CAS Number: 947620-48-6

Molecular Weight: 472.49

Formula: C26H24N4O5

Chemical Name: methyl 4-({3-[6,7-dimethoxy-2-(methylamino)quinazolin-4-yl]phenyl}carbamoyl)benzoate

Smiles: CNC1=NC2=CC(OC)=C(C=C2C(=N1)C1=CC(=CC=C1)NC(=O)C1C=CC(=CC=1)C(=O)OC)OC

InChiKey: BBTFKAOFCSOZMB-UHFFFAOYSA-N

InChi: InChI=1S/C26H24N4O5/c1-27-26-29-20-14-22(34-3)21(33-2)13-19(20)23(30-26)17-6-5-7-18(12-17)28-24(31)15-8-10-16(11-9-15)25(32)35-4/h5-14H,1-4H3,(H,28,31)(H,27,29,30)

Technical Data

Appearance: Solid Power

Purity: ≥98% (or refer to the Certificate of Analysis)

Solubility: DMSO : 25 mg/mL (52.91 mM; Need ultrasonic).

Shipping Condition: Shipped under ambient temperature as non-hazardous chemical or refer to Certificate of Analysis

Storage Condition: Dry, dark and -20 ^oC for 1 year or refer to the Certificate of Analysis.

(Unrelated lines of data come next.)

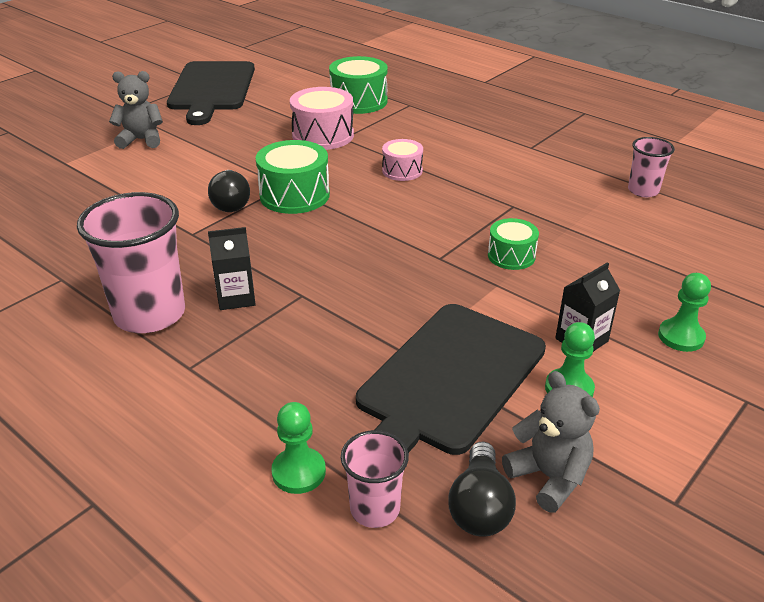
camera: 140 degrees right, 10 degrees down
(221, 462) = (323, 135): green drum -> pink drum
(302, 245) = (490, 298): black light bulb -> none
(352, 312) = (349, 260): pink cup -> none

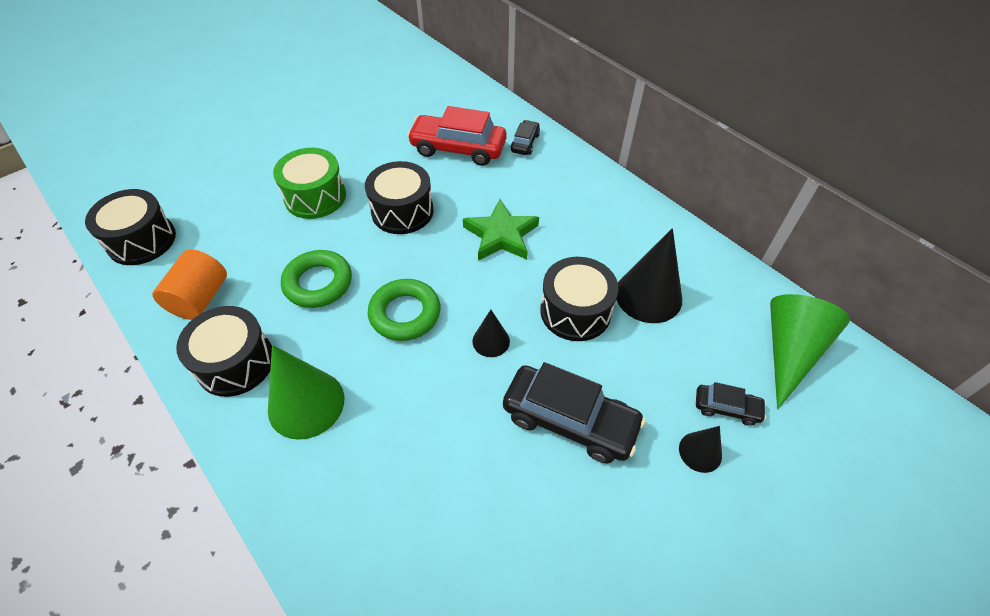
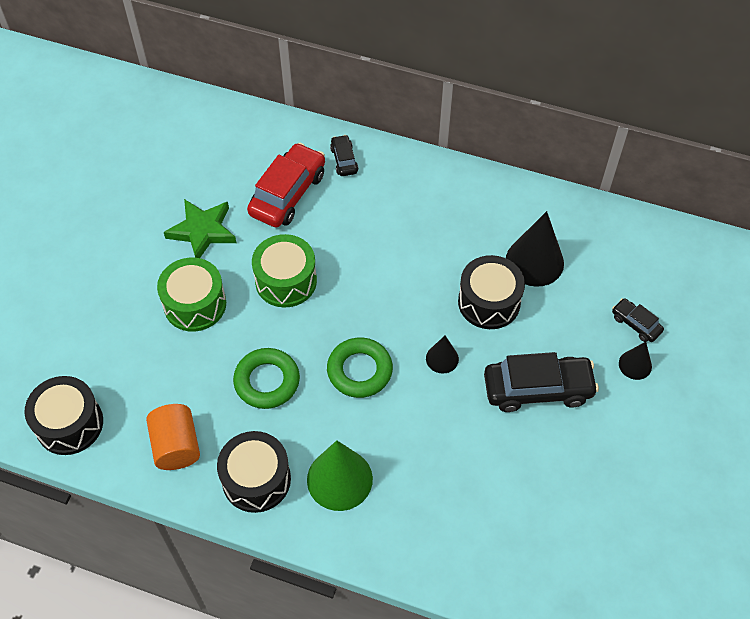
camera: 30 degrees left, 5 degrees up
(402, 211) = (286, 281): black drum -> green drum
(458, 149) = (287, 194): red car -> red car turned 135 degrees clockwise
(501, 235) = (386, 263): green star -> green star (202, 231)
(726, 408) = (635, 324): black car -> black car turned 120 degrees counterclockwise
(789, 351) = (655, 258): green cone -> none

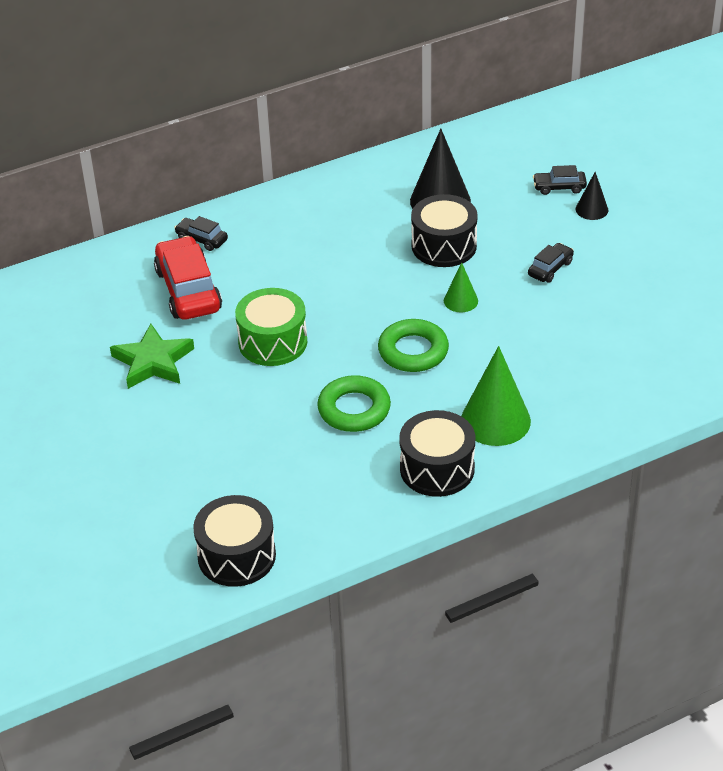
camera: 45 degrees left, 15 degrees down
(176, 446) = (345, 499): orange cylinder -> none
(195, 304) = (221, 409): green drum -> none
(442, 358) = (460, 300): black cone -> green cone
(537, 389) = (550, 268): black car -> black car, size x0.50

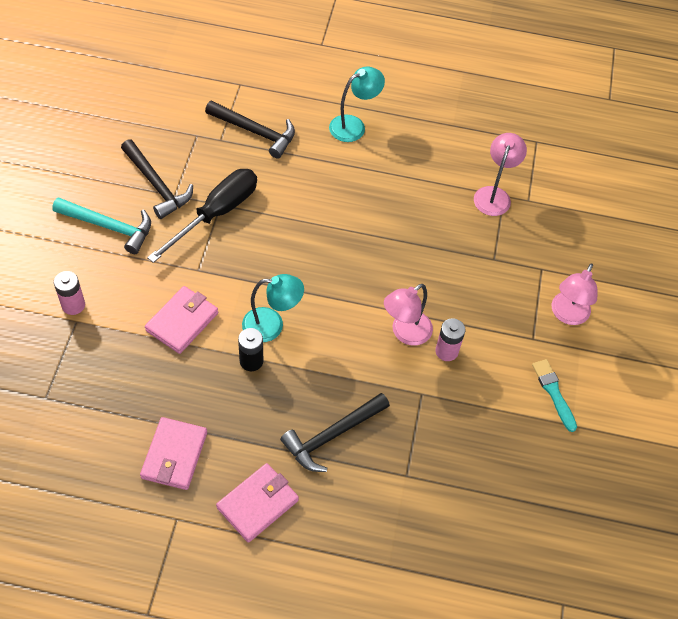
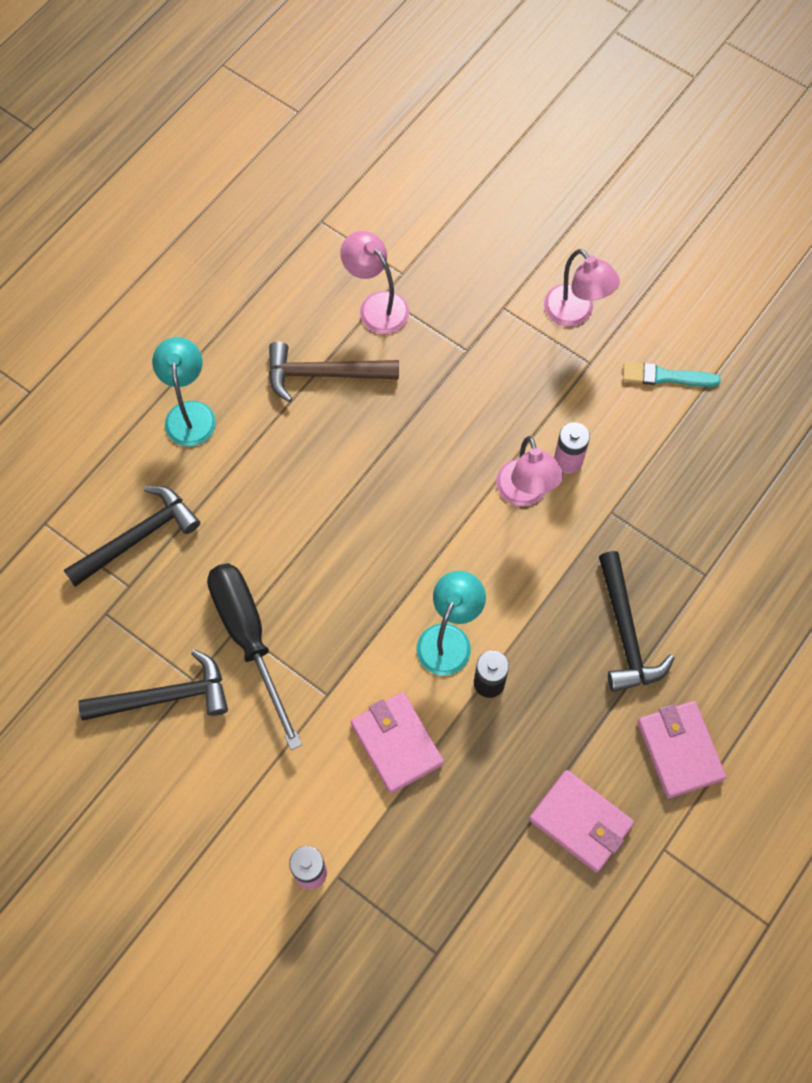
camera: 60 degrees left, 10 degrees up
(109, 227) = (204, 783): turquoise hammer -> none
(424, 184) = (324, 374): none -> brown hammer

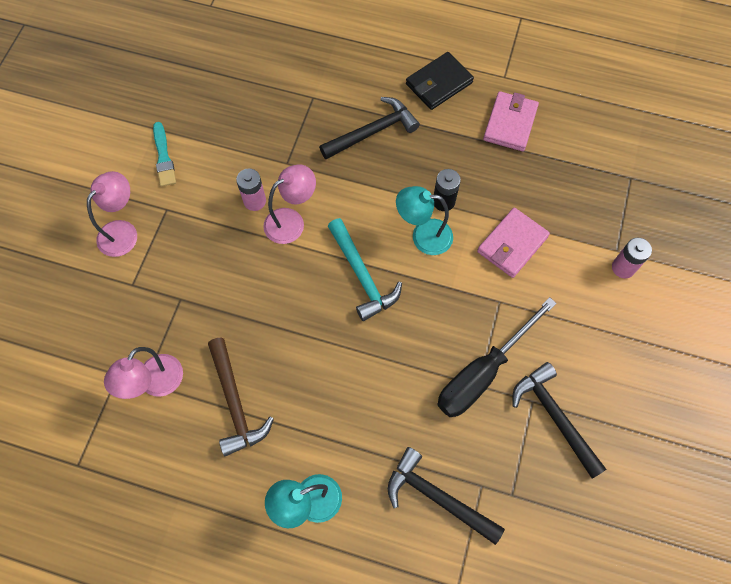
camera: 110 degrees left, 0 degrees up
(422, 549) = (362, 275): none -> turquoise hammer
(679, 750) = (439, 83): pink wallet -> black wallet

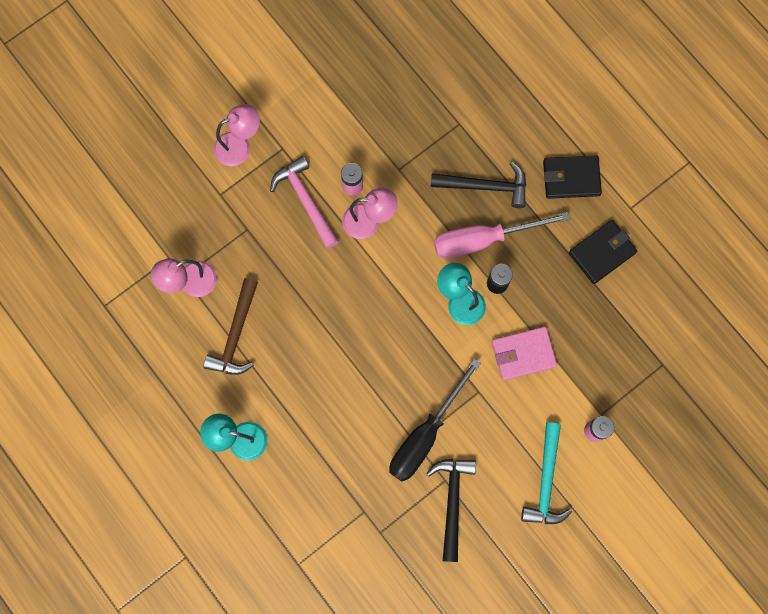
camera: 35 degrees right, 10 degrees up
(164, 157) = (308, 101): turquoise brush -> none
(219, 240) = (305, 200): none -> pink hammer
(362, 275) = (391, 301): turquoise hammer -> turquoise hammer (546, 481)
(404, 174) = (483, 239): none -> pink screwdriver
(437, 497) = (328, 497): black hammer -> none
(482, 372) = (425, 434): black screwdriver -> black screwdriver turned 45 degrees counterclockwise
(510, 123) = (602, 253): pink wallet -> black wallet

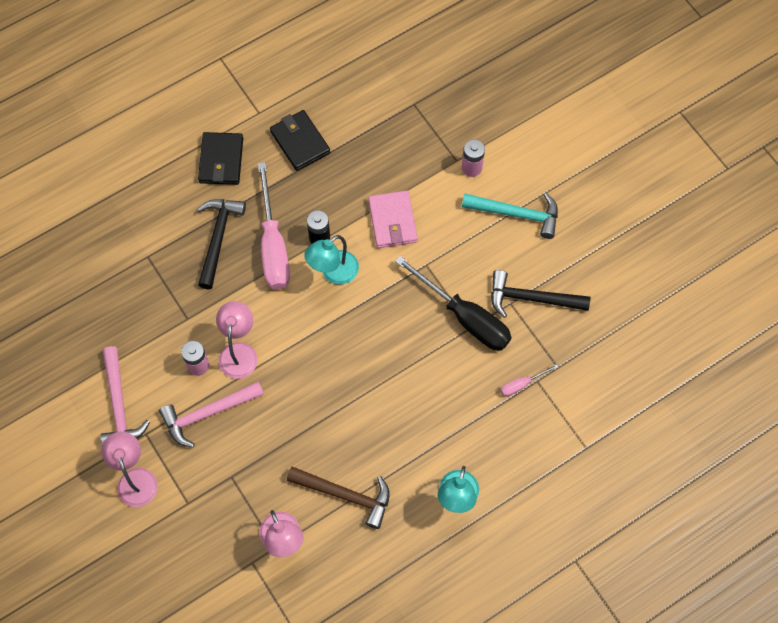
camera: 85 degrees left, 10 degrees down
(308, 121) = (119, 405): none -> pink hammer
(359, 496) = (522, 384): none -> pink screwdriver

Shelf Life: ≥12 months if stored properly.

Stock Solution Storage: 0 - 4 ^oC for 1 month or refer to the Certificate of Analysis.

Drug Formulation: To be determined

HS Tariff Code: 382200

How to use

In Vitro:

Lotamilast potently and selectively inhibits human PDE4 activity with an IC50 of 2.8 nM and suppresses the production of various cytokines from human lymphocytes and monocytes with IC50 values ranging from 0.49 to 3.1 nM.

In Vivo:

Lotamilast is currently in phase 2 development for patients with mild-to-moderate atopic dermatitis. In mice models, the topical application of Lotamilast produces an immediate antipruritic effect as well as an anti-inflammatory effect with reduced expression of cytokines/adhesion molecules. On the basis of these observed effects, topical RVT-501 ameliorates the appearance of atopic dermatitis-like skin lesions in two types of AD models, hapten- and mite-elicited models, exhibiting inhibitory effects comparable to that of tacrolimus. A single topical application of Lotamilast significantly inhibits spontaneous scratching during 1–2 h after application in mice with chronic dermatitis; the inhibition is partial and similar between 0.01% and 0.03%. Topical application of 0.03% Lotamilast to the rostral back significantly inhibits the increased activity of the cutaneous nerve in mice with chronic dermatitis. The cutaneous concentration of cAMP is significantly decreased in mice with chronic dermatitis, and this decrease is reversed by topical Lotamilast application.

Products are for research use only. Not for human use.